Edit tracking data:
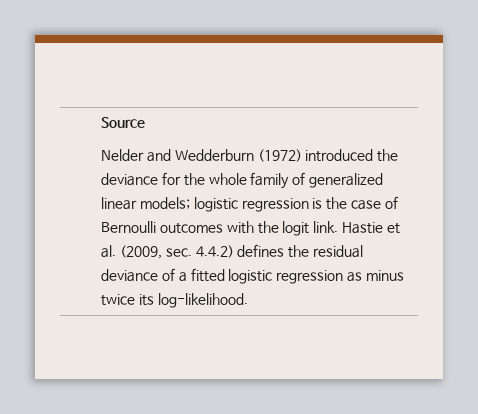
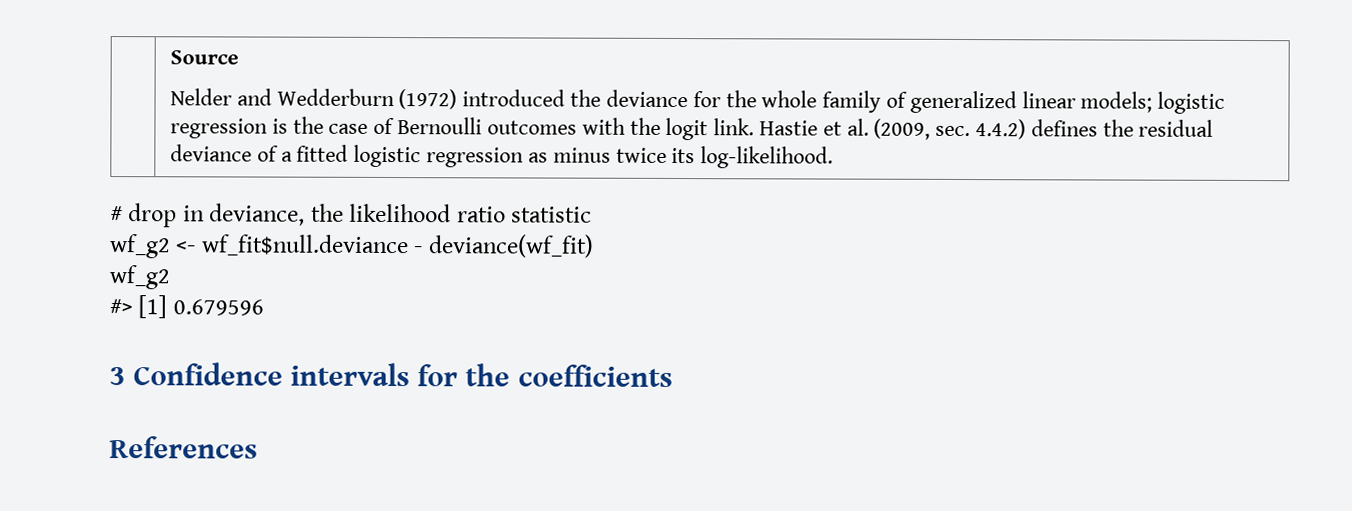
(248, 300) none -> [110,203,593,228] [109,234,594,259] [109,265,170,290] [109,295,264,319] [109,362,673,387] [109,436,258,459] // # drop in deviance, the likelihood ratio statistic // wf_g2 <- wf_fit$null.deviance - deviance(wf_fit) // wf_g2 // #> [1] 0.679596 // 3 Confidence intervals for the coefficients // References

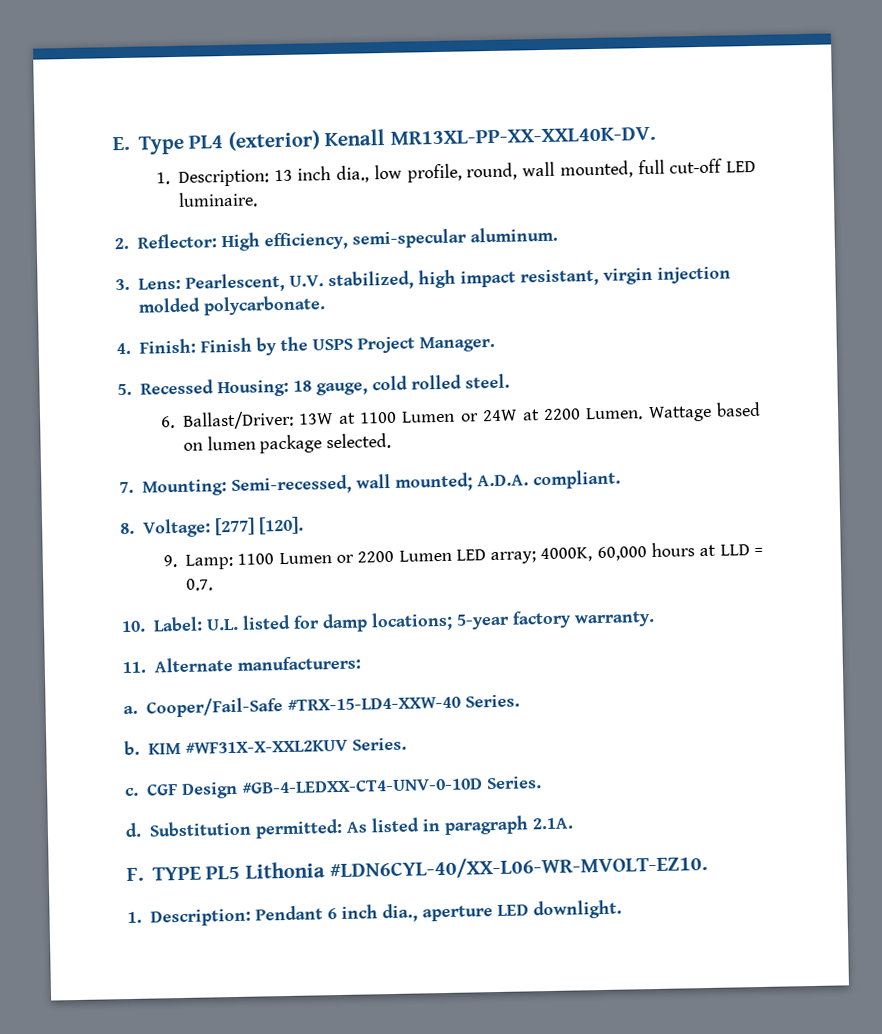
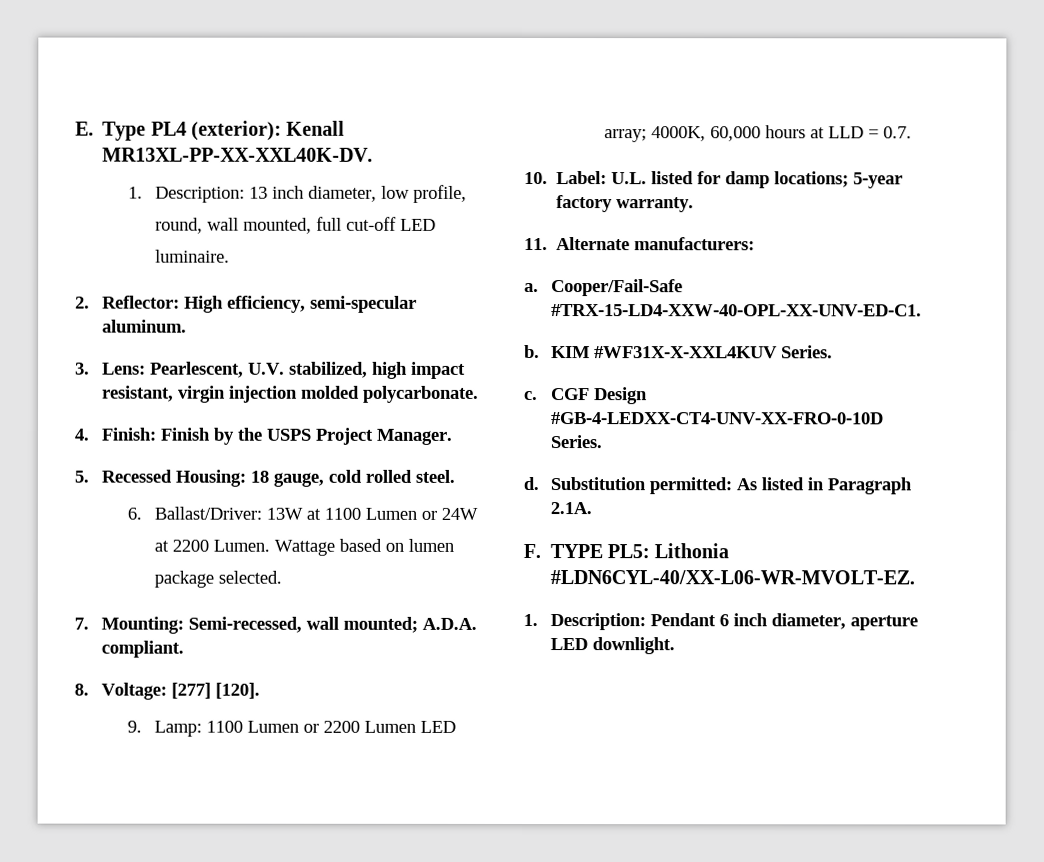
[227,130,320,151] (exterior) -> [191,120,283,141] (exterior):
[336,165,370,183] dia., -> [307,185,377,202] diameter,
[286,694,520,711] #TRX-15-LD4-XXW-40 Series. -> [550,304,922,317] #TRX-15-LD4-XXW-40-OPL-XX-UNV-ED-C1.
[184,739,348,754] #WF31X-X-XXL2KUV -> [593,346,778,359] #WF31X-X-XXL4KUV
[241,778,483,794] #GB-4-LEDXX-CT4-UNV-0-10D -> [550,412,884,425] #GB-4-LEDXX-CT4-UNV-XX-FRO-0-10D
[443,815,529,835] paragraph -> [826,477,912,495] Paragraph
[205,853,709,881] PL5 Lithonia #LDN6CYL-40/XX-L06-WR-MVOLT-EZ10. -> [606,543,730,559] [549,570,915,585] PL5: Lithonia #LDN6CYL-40/XX-L06-WR-MVOLT-EZ.
[381,903,418,923] dia., -> [770,613,846,630] diameter,

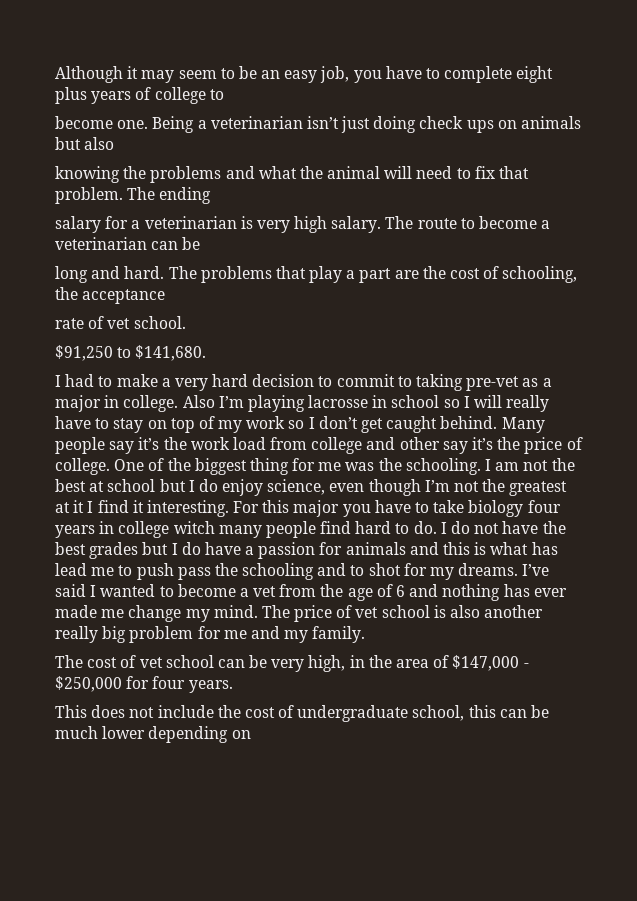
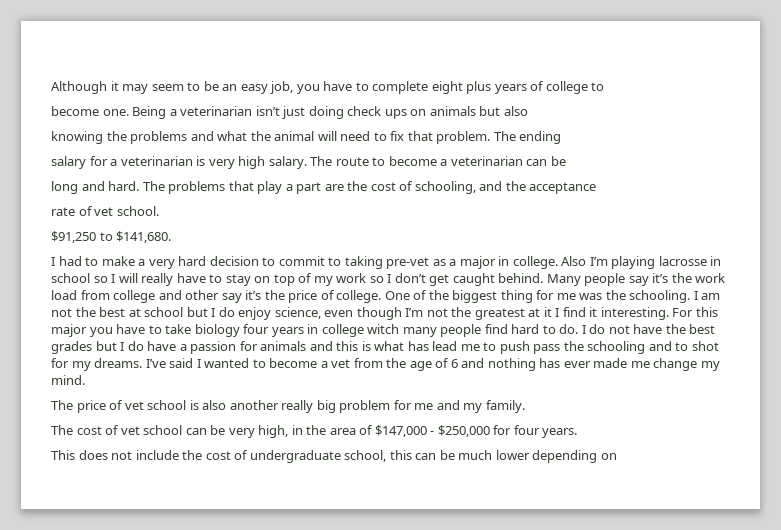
(578, 274) none -> [479,181,503,191] and
(258, 611) none -> (85, 380) //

Exercise description:
Wherever a picture appears, omit it; copy the rest of the data exactly.

Response to this exercise:
(248, 300) none -> [110,203,593,228] [109,234,594,259] [109,265,170,290] [109,295,264,319] [109,362,673,387] [109,436,258,459] // # drop in deviance, the likelihood ratio statistic // wf_g2 <- wf_fit$null.deviance - deviance(wf_fit) // wf_g2 // #> [1] 0.679596 // 3 Confidence intervals for the coefficients // References

[227,130,320,151] (exterior) -> [191,120,283,141] (exterior):
[336,165,370,183] dia., -> [307,185,377,202] diameter,
[286,694,520,711] #TRX-15-LD4-XXW-40 Series. -> [550,304,922,317] #TRX-15-LD4-XXW-40-OPL-XX-UNV-ED-C1.
[184,739,348,754] #WF31X-X-XXL2KUV -> [593,346,778,359] #WF31X-X-XXL4KUV
[241,778,483,794] #GB-4-LEDXX-CT4-UNV-0-10D -> [550,412,884,425] #GB-4-LEDXX-CT4-UNV-XX-FRO-0-10D
[443,815,529,835] paragraph -> [826,477,912,495] Paragraph
[205,853,709,881] PL5 Lithonia #LDN6CYL-40/XX-L06-WR-MVOLT-EZ10. -> [606,543,730,559] [549,570,915,585] PL5: Lithonia #LDN6CYL-40/XX-L06-WR-MVOLT-EZ.
[381,903,418,923] dia., -> [770,613,846,630] diameter,

(578, 274) none -> [479,181,503,191] and
(258, 611) none -> (85, 380) //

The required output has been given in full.